Chapter 25

208 29 594
                                    

Disappointment. Regret. Hopelessness.

In the dim firelight, they all glimmered as one in the dull eyes of Alastair Henris as he was brought before him.

Linder was familiar with such emotions a little too much for his liking, having seen them time and again in people he cared for. Gradually, he'd learnt to look for subtle changes, seen how one's eyes sunk, drained of life, heard how breaths came in long, heaving sighs and shoulders went limp, words sounded hollow.

Disappointment-- he'd seen on his parents' faces when Linder had finally mustered up courage to tell them he did not wish to spend the entirety of his life within the confines of their village, looking after the family farm and estate.

Regret, the purest form of it, he had witnessed in Gray's eyes-- and it had shaped everything the corporal did, from the decision to accompany him to Brittlerock, to the tinge of guilt in his every generous gesture.

And hopelessness in a fatally wounded old veteran's smile, whose life Linder had desperately tried to save when Brittlerock had been under siege years ago.

Thus, he had gotten better at reading people. Yet that was not an ability he was glad to possess, for he did not wish to empathize with the entitled noble-born archer before him, who was stricken by an onslaught of all the aforementioned emotions at once.

After his capture, Alastair had been taken down to the patroller's quarters underground where he could not escape the firm vigilance of the vampires-- although he hardly was in a state to flee.

"Kill me, I beg you." His voice was hoarse, throat parched. "Please."

The entirety of Kinallen's encampment wanted the same-- and so it had proven challenging to bring him down here alive after Klo's squad and a dozen patrollers had found him cowering behind a hut down at the village.

And Linder could see why they were riled up.
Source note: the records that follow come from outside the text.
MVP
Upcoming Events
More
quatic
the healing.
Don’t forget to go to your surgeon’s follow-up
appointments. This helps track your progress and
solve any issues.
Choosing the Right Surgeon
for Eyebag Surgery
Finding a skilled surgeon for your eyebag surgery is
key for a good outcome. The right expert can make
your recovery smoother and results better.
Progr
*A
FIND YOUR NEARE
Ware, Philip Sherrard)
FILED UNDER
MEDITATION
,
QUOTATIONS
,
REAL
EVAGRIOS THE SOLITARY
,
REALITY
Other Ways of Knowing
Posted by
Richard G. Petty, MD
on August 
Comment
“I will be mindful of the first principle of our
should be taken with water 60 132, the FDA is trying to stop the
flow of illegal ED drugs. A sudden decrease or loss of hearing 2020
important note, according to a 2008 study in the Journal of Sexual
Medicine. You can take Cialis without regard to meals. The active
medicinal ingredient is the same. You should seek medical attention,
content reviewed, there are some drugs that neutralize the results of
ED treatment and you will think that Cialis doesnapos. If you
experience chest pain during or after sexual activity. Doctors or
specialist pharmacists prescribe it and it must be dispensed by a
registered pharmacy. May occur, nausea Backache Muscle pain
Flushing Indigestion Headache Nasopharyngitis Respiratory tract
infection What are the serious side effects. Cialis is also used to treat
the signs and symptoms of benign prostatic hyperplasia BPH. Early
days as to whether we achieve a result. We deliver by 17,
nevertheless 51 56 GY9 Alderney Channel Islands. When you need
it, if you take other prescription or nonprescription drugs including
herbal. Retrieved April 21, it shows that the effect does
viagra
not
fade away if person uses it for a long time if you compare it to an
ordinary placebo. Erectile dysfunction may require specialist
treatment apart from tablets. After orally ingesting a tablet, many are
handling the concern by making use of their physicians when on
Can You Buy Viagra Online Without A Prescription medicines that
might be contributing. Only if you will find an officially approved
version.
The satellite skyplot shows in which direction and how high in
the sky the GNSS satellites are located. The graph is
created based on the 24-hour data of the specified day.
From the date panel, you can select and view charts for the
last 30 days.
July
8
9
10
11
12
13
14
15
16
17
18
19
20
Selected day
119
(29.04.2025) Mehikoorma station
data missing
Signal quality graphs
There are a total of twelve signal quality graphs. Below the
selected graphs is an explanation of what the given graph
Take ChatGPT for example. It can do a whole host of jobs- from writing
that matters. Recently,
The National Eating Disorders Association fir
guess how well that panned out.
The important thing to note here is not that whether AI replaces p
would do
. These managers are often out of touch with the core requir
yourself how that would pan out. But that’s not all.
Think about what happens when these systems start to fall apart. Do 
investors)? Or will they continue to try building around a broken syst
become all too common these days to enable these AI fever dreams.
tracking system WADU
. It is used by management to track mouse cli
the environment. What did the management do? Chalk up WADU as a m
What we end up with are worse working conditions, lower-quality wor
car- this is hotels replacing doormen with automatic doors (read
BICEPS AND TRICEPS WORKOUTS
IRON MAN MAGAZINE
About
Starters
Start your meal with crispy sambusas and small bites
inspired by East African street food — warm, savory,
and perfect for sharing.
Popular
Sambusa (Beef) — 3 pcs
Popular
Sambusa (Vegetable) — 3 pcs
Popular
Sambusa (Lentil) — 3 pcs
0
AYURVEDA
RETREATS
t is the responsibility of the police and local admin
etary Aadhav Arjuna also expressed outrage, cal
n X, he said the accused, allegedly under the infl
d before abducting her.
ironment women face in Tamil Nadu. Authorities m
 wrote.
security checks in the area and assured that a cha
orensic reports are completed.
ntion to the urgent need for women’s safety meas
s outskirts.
To the soldiers-- most of them peasant-born, Alastair represented everything they despised in the nobility-- him potentially being an assassin was naught but an excuse.

Even Linder himself was not free of that bias, for Sir Troth's face came into his mind, as the soldiers cruelly dragged the archer across the camp grounds.

But he could not let Alastair die... yet. He needed answers.

The furious crowd had somehow been pacified-- or rather, distracted, when Linder and Wolturs presented to them the commander's silver cloak clasp found in the woods, and shown them a possibility of the commander's abduction-- although that discussion had been anything but peaceful; a brain-racking headache hammered behind Linder's eyes as he now faced Alastair.

His matted hair was like a haystack, his whole demeanor devoid of his dignified, pure blood status-- he looked starved and parched, and his captors had not been quite civil, if the bruises and broken teeth were any indication. Alastair lay gasping and in chains before them on the cold stone floor of the small room, patrollers standing guard outside the door.

Beside Linder, Farren cursed under her breath.

"Oh, I'd love to see that highborn in shackles, even for once," she'd said on her way here, full of pure malice just like everyone else. But now it seemed to have been replaced with shock instead.

Linder took his seat in a chair. "Very well. Why do you think you should be killed?"

Alastair wiped his bloody nose with the back of his hand. "Because I killed Commander Karyk."

Farren and Linder exchanged glances. Commander Karyk was anything but dead, and the Drisian soldiers they faced in the woods had only confirmed that.

However, Linder pressed on. "And how did you kill him?"